From the records below, please repeat exactly the line that has "pinky pip: (102, 159)", the line that has "pinky tip: (217, 238)", and every line between them, and nothing else.

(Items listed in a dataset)
☆ ☆ ☆ ☆ ☆ ☆ ☆

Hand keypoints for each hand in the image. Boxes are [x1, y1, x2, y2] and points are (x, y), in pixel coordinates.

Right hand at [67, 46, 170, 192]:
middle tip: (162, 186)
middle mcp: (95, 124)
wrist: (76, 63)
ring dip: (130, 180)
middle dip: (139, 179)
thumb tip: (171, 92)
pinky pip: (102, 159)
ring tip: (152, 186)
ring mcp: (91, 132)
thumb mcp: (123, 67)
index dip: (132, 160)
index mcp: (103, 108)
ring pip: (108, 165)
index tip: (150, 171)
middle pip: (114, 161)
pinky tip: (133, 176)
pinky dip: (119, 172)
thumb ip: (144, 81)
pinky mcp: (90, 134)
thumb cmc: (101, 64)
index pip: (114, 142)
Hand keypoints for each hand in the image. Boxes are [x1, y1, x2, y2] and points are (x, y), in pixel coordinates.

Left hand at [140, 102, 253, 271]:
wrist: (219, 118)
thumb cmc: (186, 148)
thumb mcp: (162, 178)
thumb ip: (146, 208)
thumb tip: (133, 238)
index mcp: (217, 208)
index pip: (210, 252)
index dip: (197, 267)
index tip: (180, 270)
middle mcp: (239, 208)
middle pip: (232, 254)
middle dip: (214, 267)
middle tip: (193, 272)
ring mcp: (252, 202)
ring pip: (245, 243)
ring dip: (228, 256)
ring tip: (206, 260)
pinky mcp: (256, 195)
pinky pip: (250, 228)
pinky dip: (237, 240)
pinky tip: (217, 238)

☆ ☆ ☆ ☆ ☆ ☆ ☆

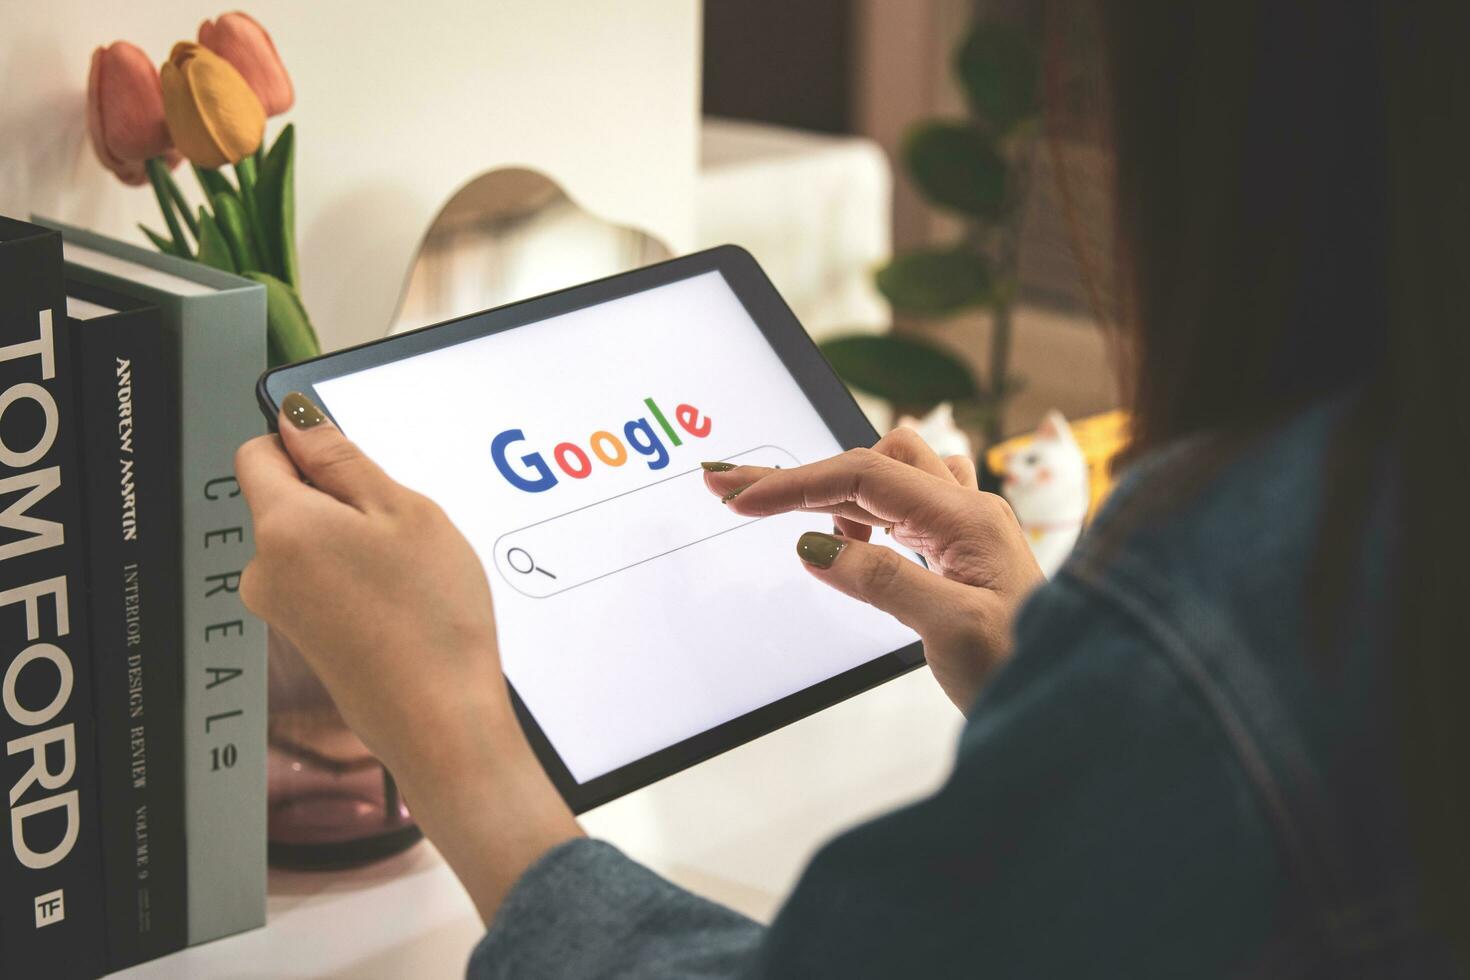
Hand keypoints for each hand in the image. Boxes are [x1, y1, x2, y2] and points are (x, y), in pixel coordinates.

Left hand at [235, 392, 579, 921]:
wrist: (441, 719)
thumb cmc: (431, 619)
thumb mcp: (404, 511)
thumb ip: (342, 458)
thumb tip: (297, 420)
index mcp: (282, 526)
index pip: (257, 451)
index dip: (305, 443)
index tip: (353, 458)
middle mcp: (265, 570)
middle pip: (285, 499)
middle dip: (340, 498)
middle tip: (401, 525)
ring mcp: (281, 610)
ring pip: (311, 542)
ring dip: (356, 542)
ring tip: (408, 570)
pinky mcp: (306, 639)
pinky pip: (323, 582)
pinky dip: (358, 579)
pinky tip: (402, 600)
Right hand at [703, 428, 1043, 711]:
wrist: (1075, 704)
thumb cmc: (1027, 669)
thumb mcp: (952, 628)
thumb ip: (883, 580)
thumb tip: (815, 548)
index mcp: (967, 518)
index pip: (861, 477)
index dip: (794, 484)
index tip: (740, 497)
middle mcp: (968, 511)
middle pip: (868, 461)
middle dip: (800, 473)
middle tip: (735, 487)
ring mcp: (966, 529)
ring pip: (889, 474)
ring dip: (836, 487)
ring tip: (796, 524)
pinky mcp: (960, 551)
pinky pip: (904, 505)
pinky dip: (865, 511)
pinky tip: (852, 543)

☆ ☆ ☆ ☆ ☆ ☆ ☆

== COMPLETED TASK ==
pinky pip: (102, 159)
ring tip: (152, 186)
ring mcp: (91, 132)
thumb mcp: (123, 67)
index dip: (132, 160)
index mcp: (103, 108)
ring pip: (108, 165)
index tip: (150, 171)
middle pip: (114, 161)
pinky tip: (133, 176)
pinky dip: (119, 172)
thumb ip: (144, 81)
pinky mcp: (90, 134)
thumb cmc: (101, 64)
index pip: (114, 142)
Hand keypoints for each hand in the image. Boxes are [x1, y1, x2, y2] and points are (x, y), in pixel coordinates.

Left hand at [140, 102, 253, 271]:
wrist: (219, 118)
thumb cmc: (186, 148)
thumb mcp: (162, 178)
thumb ip: (146, 208)
thumb tip: (133, 238)
index mcp: (217, 208)
index pip: (210, 252)
index dip: (197, 267)
index tip: (180, 270)
middle mcp: (239, 208)
middle pip: (232, 254)
middle dip: (214, 267)
middle tip: (193, 272)
ring mcp: (252, 202)
ring pip: (245, 243)
ring dip: (228, 256)
ring tip: (206, 260)
pinky mcp: (256, 195)
pinky pip: (250, 228)
pinky dip: (237, 240)
pinky tip: (217, 238)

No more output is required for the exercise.